D’aucuns trouveront prétentieux le nouveau livre d’Amélie Nothomb. Pour qui se prend la romancière, qui ose imaginer ce que fut le monologue intérieur de Jésus dans les heures de sa Passion ? D’autres lui reprocheront une trop grande liberté par rapport aux textes du Nouveau Testament, notamment quand elle évoque une relation amoureuse avec Marie Madeleine, ou fait dire à Jésus qu’il n’a jamais prononcé telle ou telle parole contenue dans les Écritures. Mais un roman n’est pas parole d’Évangile.
Dans ce livre au titre lapidaire, Amélie Nothomb offre une belle réflexion – une méditation ? – sur ce que signifie avoir un corps. Sans corps, on ne peut éprouver de sentiments, faire l’expérience de la soif ou de la mort. La romancière imagine ce qui traverse l’esprit de Jésus dans les dernières heures de sa vie, depuis son procès et jusqu’à son ensevelissement, et même après. Le temps de la Passion ravive la mémoire d’événements, d’expériences, de rencontres marquantes…
Le temps de la Passion est aussi celui de l’introspection
Le Jésus d’Amélie, qui se qualifie de « faux calme », vit avec intensité sa condition corporelle, jouissant de chaque moment, même les plus anodins : « Quand je m’allonge pour dormir, ce simple abandon me procure un plaisir si grand que je dois m’empêcher de gémir. Manger le plus humble brouet, boire de l’eau m’arracherait des soupirs de volupté si je n’y mettais pas bon ordre. » Ce qui fait dire à Jésus : « J’ai la conviction infalsifiable d’être le plus incarné des humains. »
L’épreuve de la Passion n’en sera que plus terrible : l’écoute des accusations – des miraculés ingrats qui se plaignent que les miracles dont ils ont bénéficié n’ont pas changé leur vie dans le sens attendu –, la peur du condamné à mort dans l’attente de son exécution, la couronne d’épines, la flagellation, le poids du bois sur les épaules, les chutes, les clous qui pénètrent la chair, la soif, la mort. « L’assoiffé est dans une telle présence que c’en est gênant. Nul besoin de gloser là-dessus. Mourir, c’est faire acte de présence par excellence. »Le temps de la Passion est aussi celui de l’introspection.
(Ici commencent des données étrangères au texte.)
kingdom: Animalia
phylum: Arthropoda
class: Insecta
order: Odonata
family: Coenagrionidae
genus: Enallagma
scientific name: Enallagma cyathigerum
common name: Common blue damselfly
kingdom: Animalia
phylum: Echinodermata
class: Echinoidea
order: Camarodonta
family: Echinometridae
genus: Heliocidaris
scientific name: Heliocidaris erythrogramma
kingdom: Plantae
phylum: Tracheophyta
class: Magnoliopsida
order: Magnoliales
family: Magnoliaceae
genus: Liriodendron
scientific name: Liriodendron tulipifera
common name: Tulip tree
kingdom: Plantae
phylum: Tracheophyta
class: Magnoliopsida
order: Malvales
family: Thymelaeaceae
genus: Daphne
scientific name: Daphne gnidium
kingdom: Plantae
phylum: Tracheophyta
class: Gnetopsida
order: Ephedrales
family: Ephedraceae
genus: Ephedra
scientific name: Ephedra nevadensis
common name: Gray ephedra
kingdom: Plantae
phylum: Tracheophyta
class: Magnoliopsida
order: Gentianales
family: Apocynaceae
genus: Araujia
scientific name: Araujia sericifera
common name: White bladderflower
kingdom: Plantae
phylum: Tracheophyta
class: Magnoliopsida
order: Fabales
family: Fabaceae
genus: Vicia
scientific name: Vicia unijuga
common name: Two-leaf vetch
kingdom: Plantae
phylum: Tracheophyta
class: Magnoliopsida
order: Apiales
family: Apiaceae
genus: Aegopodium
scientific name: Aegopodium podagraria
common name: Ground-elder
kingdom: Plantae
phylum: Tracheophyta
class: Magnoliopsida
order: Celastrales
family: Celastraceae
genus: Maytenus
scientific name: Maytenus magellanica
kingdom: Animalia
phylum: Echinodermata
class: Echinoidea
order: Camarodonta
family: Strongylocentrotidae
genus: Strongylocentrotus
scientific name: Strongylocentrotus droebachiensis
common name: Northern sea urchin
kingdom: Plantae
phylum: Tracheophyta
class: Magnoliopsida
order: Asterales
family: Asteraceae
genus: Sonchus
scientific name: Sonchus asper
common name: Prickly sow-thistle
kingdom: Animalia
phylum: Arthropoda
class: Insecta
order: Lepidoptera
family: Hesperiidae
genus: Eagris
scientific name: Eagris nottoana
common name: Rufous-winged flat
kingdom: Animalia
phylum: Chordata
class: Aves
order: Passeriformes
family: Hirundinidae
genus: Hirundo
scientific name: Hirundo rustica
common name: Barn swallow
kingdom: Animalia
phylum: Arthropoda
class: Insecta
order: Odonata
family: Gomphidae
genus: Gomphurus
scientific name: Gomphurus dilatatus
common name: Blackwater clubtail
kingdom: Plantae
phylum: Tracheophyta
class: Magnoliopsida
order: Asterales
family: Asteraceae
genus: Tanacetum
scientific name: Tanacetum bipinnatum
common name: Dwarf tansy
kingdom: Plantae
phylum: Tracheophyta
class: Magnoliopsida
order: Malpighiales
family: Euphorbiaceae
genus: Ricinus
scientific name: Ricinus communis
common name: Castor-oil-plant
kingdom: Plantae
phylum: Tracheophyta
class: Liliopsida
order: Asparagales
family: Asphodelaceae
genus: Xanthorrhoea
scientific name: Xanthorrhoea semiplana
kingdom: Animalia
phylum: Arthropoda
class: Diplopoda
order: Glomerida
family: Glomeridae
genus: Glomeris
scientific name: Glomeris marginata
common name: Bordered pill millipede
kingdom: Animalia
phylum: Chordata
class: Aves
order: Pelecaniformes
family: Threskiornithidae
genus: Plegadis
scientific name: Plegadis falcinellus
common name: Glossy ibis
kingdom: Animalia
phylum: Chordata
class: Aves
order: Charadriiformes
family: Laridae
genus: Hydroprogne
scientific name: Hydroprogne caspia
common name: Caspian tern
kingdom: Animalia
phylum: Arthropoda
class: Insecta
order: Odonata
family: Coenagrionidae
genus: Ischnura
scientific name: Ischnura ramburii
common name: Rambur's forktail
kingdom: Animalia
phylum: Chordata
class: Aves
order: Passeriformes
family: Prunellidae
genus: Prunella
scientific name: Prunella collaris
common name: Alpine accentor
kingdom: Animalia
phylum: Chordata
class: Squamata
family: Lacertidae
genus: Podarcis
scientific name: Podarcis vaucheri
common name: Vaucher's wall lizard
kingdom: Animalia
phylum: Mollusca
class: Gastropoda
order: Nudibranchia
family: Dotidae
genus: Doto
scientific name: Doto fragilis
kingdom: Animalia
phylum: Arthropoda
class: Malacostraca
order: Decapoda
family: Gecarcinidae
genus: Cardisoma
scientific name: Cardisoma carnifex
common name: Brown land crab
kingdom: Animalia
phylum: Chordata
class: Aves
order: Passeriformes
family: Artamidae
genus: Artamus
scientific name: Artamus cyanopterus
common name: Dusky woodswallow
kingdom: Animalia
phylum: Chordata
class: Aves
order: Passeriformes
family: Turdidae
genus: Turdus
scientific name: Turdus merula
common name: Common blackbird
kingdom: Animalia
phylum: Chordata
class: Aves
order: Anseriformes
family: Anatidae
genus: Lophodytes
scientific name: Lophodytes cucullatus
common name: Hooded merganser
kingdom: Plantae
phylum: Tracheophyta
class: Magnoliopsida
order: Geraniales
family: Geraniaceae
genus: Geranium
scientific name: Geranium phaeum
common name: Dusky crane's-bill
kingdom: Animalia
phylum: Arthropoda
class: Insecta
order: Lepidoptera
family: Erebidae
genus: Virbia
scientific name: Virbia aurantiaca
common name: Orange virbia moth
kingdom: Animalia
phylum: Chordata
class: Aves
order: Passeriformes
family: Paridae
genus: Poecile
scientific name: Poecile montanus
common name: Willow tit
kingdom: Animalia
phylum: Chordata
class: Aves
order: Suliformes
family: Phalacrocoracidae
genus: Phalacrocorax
Le regret lui vient d’avoir une fois dans sa vie « laissé (s) on désir se transformer en colère », en maudissant un figuier qui ne portait pas de figues dont il aurait aimé se rassasier. « J’ai prétexté une parabole, pas la plus convaincante. Comment ai-je pu commettre une injustice pareille ? Ce n’était pas la saison des figues. En vérité, ce jour-là, j’ai été commun. » Il se souvient aussi avec émotion des êtres chers (sa mère, Joseph, la si belle Marie de Magdala) – « avant l’Incarnation, j’ai peu de souvenirs ». Il pense à ses disciples avec une bienveillante lucidité sur les limites et les qualités de chacun. Pierre : « Je sais pourtant qu’il me reniera, mais il m’inspire une telle confiance. » Jean : « Je sais que l’écoute de Jean est amour et me bouleverse. » Judas : « Il aurait découragé n’importe qui, il m’a découragé plus d’une fois. L’aimer relevait de la gageure et je ne l’en aimais que plus. »
Une manière de parler de la foi
Mais ce Jésus si incarné n’est pas qu’un homme. Il est le fils de qui il tient sa condition charnelle. Et c’est vers celui qu’il appelle père que le crucifié adresse ses récriminations. Une plainte pathétique qui est aussi une preuve d’amour. « Cette crucifixion est une bévue. Le projet de mon père consistait à montrer jusqu’où on pouvait aller par amour. (…) Pourquoi fais-tu cela ? Je te critique. Ai-je dit que je ne t’aimais pas ? Je t’en veux, je suis fâché contre toi. L’amour autorise de tels sentiments. Que sais-tu de l’amour ? C’est bien là le problème. Tu ne connais pas l’amour. L’amour est une histoire, il faut un corps pour la raconter. » Et c’est ce corps souffrant qui parle, exprime ses doutes, réfléchit sur le sens du mot « croire », anticipe les douteuses interprétations de sa mort ignoble : « L’idée même d’une expiation répugne par son absurde sadisme. »
À travers les mots et les doutes qu’Amélie Nothomb imagine traverser la conscience de Jésus, c’est aussi une manière de parler de la foi qui est interrogée. Il faut un langage incarné pour parler de l’Incarnation. La romancière y excelle.